How to Keep Your WordPress Site Secure

Real life criminals tend to be opportunists, right?  If a home is securely locked and protected by an alarm system or even a watch dog, the intruder is most likely to pass by and find a place that is easily accessed.  Well, cyber criminals are the same way. Why should they take the time to hack into a site that is secure when there is an easy way into another site that has not taken the necessary security precautions?  Take some time and protect your site so that your content, design, and lots of hard work do not disappear overnight.

1. Secure your Computer – If you are an internet user, than you know the importance of internet security.  It is absolutely essential that you have a virus protection software to protect you from potentially harmful.

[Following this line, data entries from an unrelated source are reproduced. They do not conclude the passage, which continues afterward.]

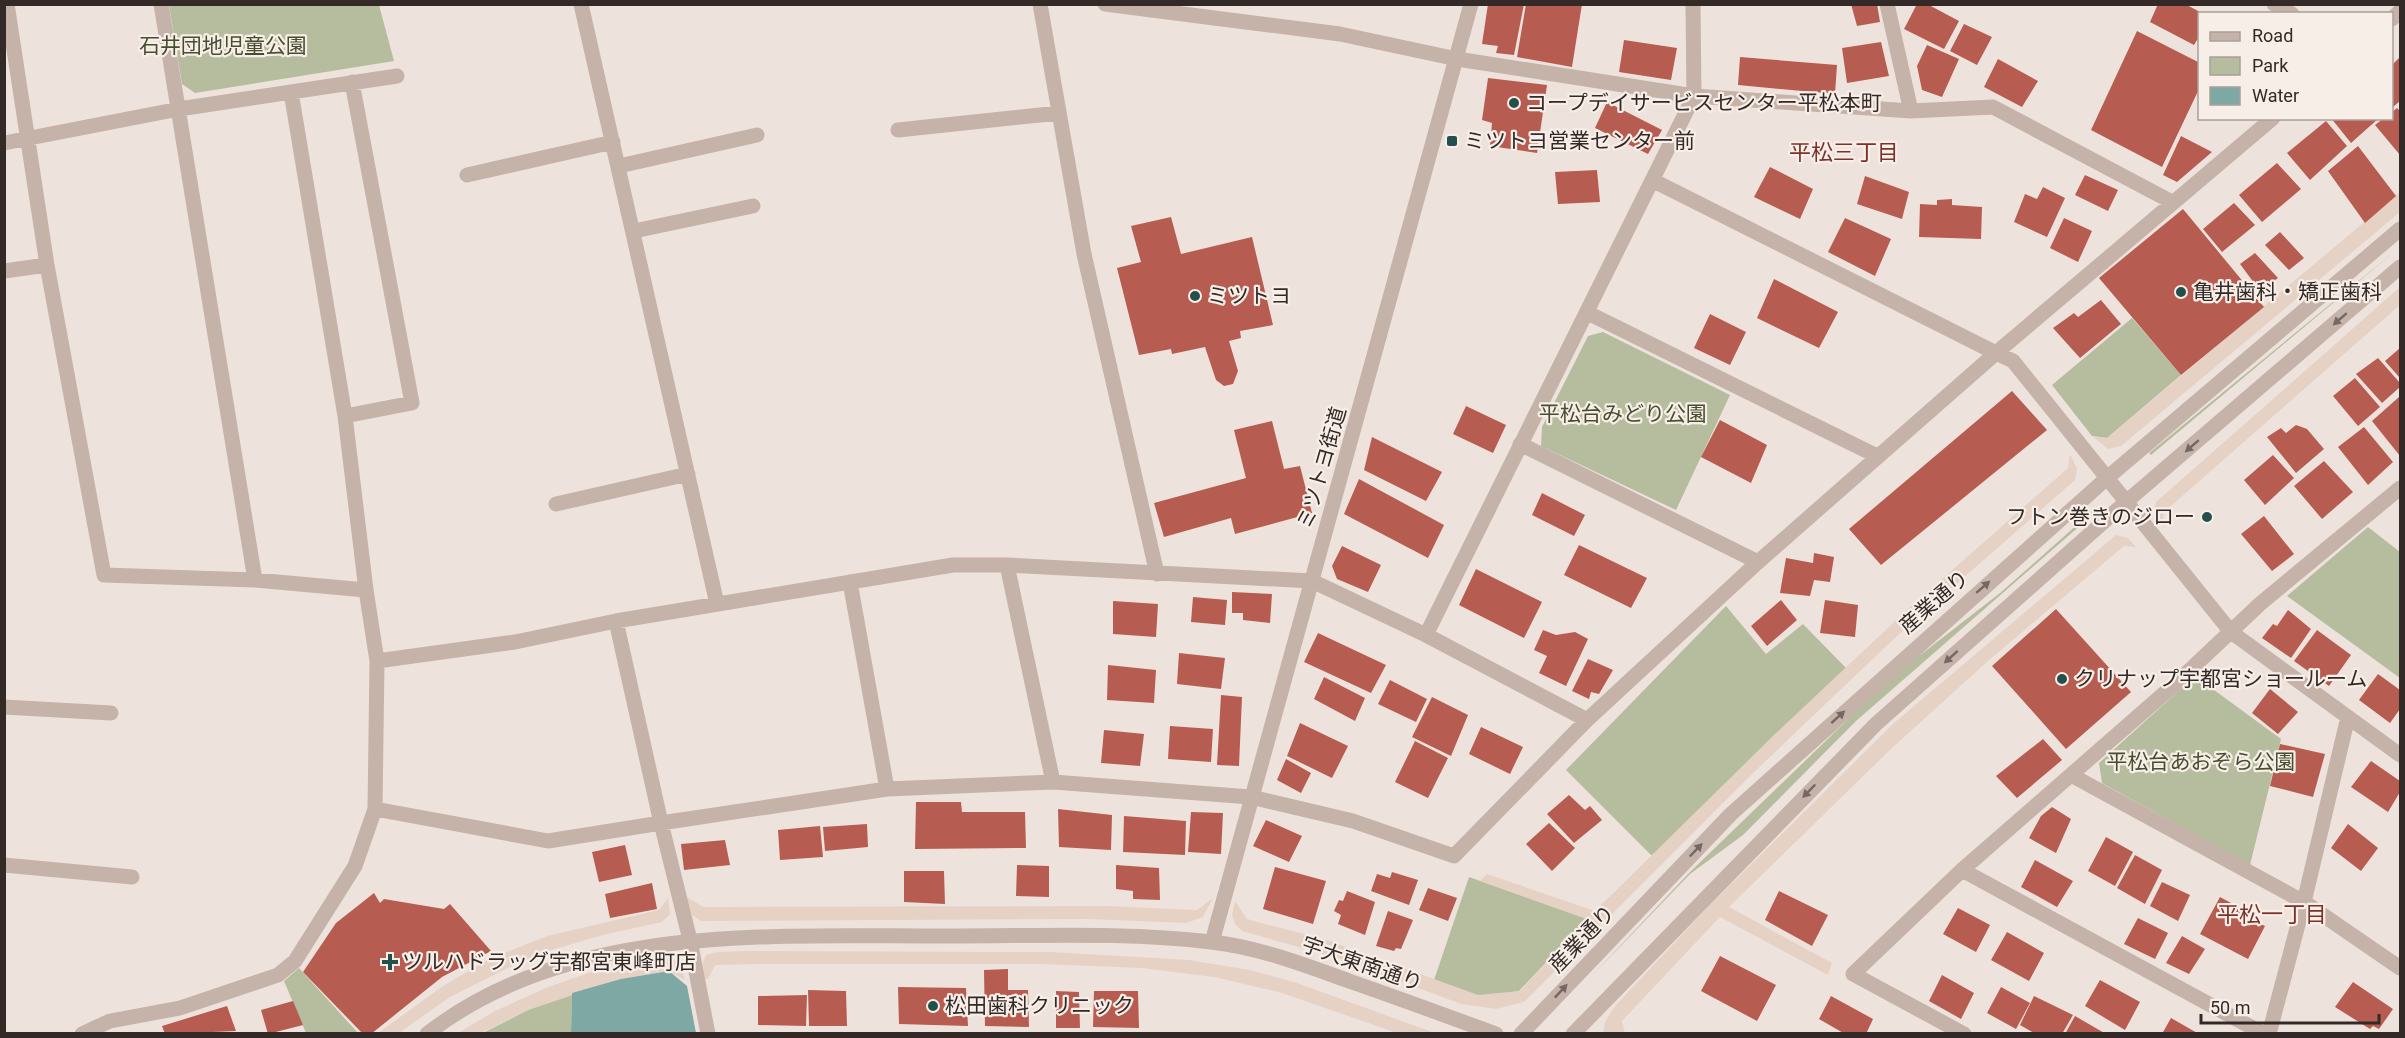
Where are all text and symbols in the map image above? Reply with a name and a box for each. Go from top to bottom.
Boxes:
legend [2198,12,2393,120]
text: Road [2252,25,2293,46]
park label: 石井団地児童公園 [139,34,307,58]
text: Park [2252,55,2289,76]
text: Water [2252,85,2299,106]
place label: コープデイサービスセンター平松本町 [1526,91,1882,115]
marker: コープデイサービスセンター平松本町 [1507,96,1521,110]
place label: ミツトヨ営業センター前 [1464,129,1695,153]
marker: ミツトヨ営業センター前 [1445,134,1459,148]
district label: 平松三丁目 [1789,140,1899,165]
place label: 亀井歯科・矯正歯科 [2193,280,2382,304]
place label: ミツトヨ [1207,284,1291,308]
marker: 亀井歯科・矯正歯科 [2174,285,2188,299]
marker: ミツトヨ [1188,289,1202,303]
one-way arrow [2333,312,2348,325]
park label: 平松台みどり公園 [1539,402,1707,426]
street label: ミツトヨ街道 [1293,404,1351,532]
one-way arrow [2184,439,2200,452]
place label: フトン巻きのジロー [2006,505,2195,529]
marker: フトン巻きのジロー [2200,510,2214,524]
street label: 産業通り [1894,565,1974,639]
one-way arrow [1976,580,1991,594]
one-way arrow [1944,650,1959,663]
place label: クリナップ宇都宮ショールーム [2074,667,2367,691]
marker: クリナップ宇都宮ショールーム [2055,672,2069,686]
one-way arrow [1830,711,1845,724]
park label: 平松台あおぞら公園 [2107,750,2296,774]
one-way arrow [1803,784,1817,798]
one-way arrow [1688,844,1702,858]
street label: 産業通り [1544,900,1620,978]
district label: 平松一丁目 [2217,902,2327,927]
street label: 宇大東南通り [1299,932,1425,996]
place label: ツルハドラッグ宇都宮東峰町店 [402,950,696,974]
marker: ツルハドラッグ宇都宮東峰町店 [383,955,397,969]
one-way arrow [1554,984,1567,999]
scale bar [2201,987,2380,1025]
place label: 松田歯科クリニック [945,994,1134,1018]
text: 50 m [2210,997,2250,1018]
marker: 松田歯科クリニック [926,999,940,1013]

1. Create a Strong Username & Password –  WordPress automatically gives you a username of “admin” and hackers know this, so be sure to change the username to something that cannot easily be guessed.  Just by mixing letters and numbers or adding symbols, you can create a username and password that is much stronger.  If you need help choosing a secure / strong  password, try Strong Password Generator and you can also protect your password with the Ask Apache Password Protect Plugin.  Another trick to keeping your WordPress site secure is by regularly changing your passwords.

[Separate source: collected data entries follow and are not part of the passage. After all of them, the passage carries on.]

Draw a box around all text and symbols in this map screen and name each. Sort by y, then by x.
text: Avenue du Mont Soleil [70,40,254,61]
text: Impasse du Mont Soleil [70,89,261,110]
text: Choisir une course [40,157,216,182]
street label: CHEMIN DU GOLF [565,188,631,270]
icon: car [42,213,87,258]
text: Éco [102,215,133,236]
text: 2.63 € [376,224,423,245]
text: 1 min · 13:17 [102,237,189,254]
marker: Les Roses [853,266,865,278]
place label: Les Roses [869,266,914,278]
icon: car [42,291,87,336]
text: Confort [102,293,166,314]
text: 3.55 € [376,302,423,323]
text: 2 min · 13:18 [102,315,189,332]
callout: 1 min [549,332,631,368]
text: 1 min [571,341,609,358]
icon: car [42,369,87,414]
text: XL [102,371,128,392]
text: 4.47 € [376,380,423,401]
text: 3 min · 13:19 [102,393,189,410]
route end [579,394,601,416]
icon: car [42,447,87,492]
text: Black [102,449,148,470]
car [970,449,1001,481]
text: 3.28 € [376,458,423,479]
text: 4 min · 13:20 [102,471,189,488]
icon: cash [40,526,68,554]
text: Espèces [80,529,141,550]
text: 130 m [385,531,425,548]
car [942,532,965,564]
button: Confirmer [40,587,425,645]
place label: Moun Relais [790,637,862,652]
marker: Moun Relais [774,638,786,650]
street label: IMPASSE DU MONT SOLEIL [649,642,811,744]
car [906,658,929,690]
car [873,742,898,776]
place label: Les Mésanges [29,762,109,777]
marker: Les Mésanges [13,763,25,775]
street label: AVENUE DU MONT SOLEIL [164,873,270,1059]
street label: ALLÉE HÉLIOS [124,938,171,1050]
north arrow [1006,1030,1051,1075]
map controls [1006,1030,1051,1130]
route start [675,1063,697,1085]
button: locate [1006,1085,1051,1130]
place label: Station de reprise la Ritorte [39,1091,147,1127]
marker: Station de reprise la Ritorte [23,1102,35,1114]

1. Keep WordPress & WordPress Plugins up to date – Updates are created whenever there is something within WordPress or a particular plugin that has been fixed and improved.  As you know, technology is always changing and moving forward.  If you do not stay up to date with updates, your site is vulnerable to attack.  Cyber criminals have their way of finding sites that have not been updated.

1. Back-up  Database – Just in case something does happen it is SUCH a relief to have a backup. Even if you don’t know what to do with the back-up files you can hire someone to restore your site.  My favorite plugins to do this are WP-Back-up and WP-DB manager.  Both allow you to schedule back-ups and either save files directly to your hosting server or onto your computer.  And if you are doing any major changes or updates, it is important to do a back-up first.

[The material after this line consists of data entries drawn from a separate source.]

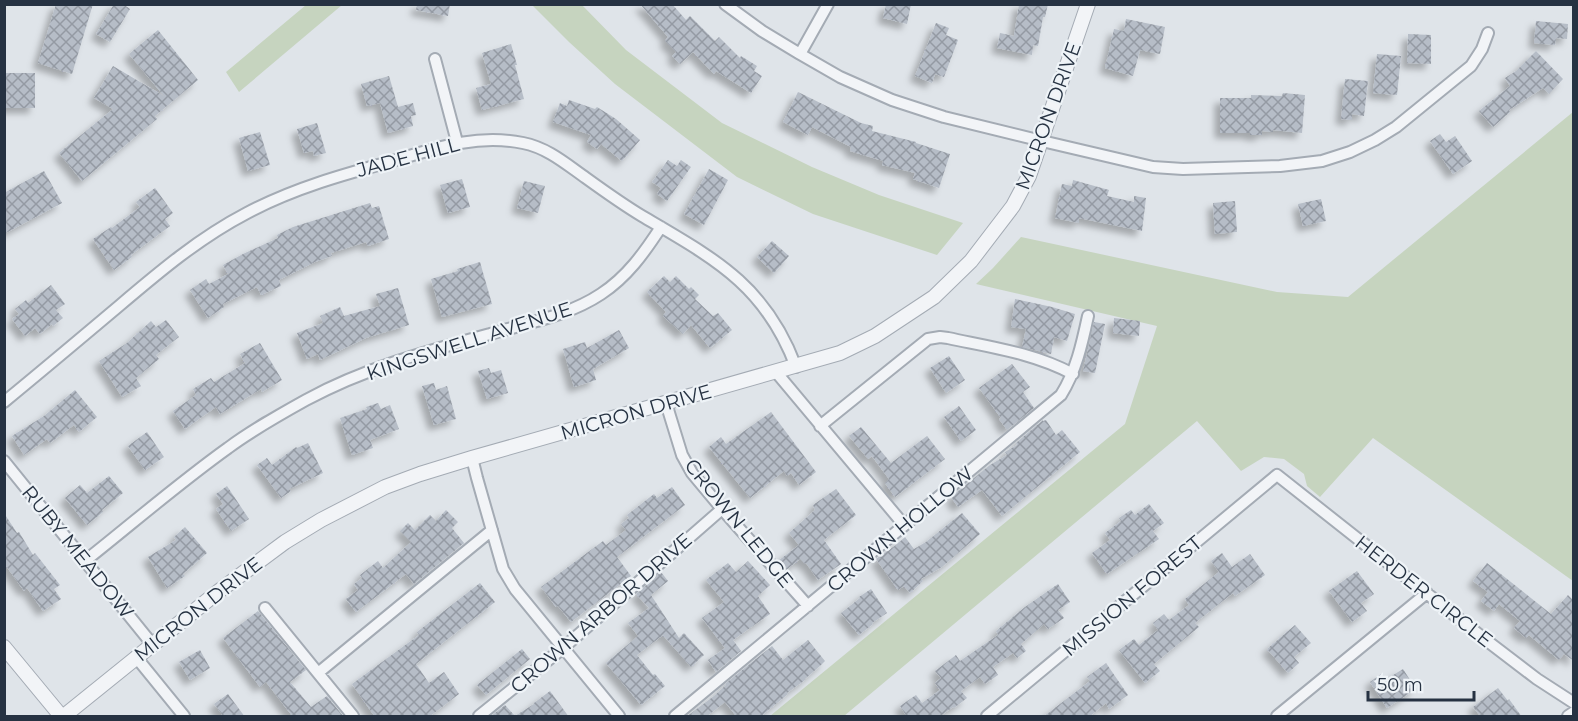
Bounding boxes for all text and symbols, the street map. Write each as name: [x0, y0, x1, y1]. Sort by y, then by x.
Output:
street label: MICRON DRIVE: [1010, 39, 1086, 193]
street label: JADE HILL: [353, 132, 462, 182]
street label: KINGSWELL AVENUE: [363, 296, 575, 386]
street label: MICRON DRIVE: [558, 379, 714, 445]
street label: CROWN LEDGE: [680, 454, 798, 592]
street label: CROWN HOLLOW: [822, 461, 978, 597]
street label: RUBY MEADOW: [17, 481, 139, 623]
street label: CROWN ARBOR DRIVE: [505, 528, 697, 698]
street label: MISSION FOREST: [1057, 530, 1207, 661]
street label: HERDER CIRCLE: [1351, 530, 1497, 652]
street label: MICRON DRIVE: [129, 552, 267, 666]
scale bar: [1368, 664, 1474, 702]
text: 50 m: [1377, 674, 1423, 696]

1. File/Folder Permissions – There are certain permissions that your files and folders should be set to in order to keep your site secure.  A properly configured web server will not allow other users to have access to your files no matter what the permissions are.  But these should always be checked.  Allowing an application to have write access to your files is a dangerous thing, particularly in a public environment.  According to WordPress, they say “it is best, from a security perspective, to lock down your file permissions as much as possible and to loosen those restrictions on the occasions that you need to allow write access, or to create special folders with more lax restrictions for the purpose of doing things like uploading images.”

1. Security Scan – A very useful plugin to have activated is WP Security Scan. It will hide what version of  WordPress you are using, check your passwords, file permissions and database.  It basically scans your site to find problem areas that need to be addressed and could possibly let a hacker in.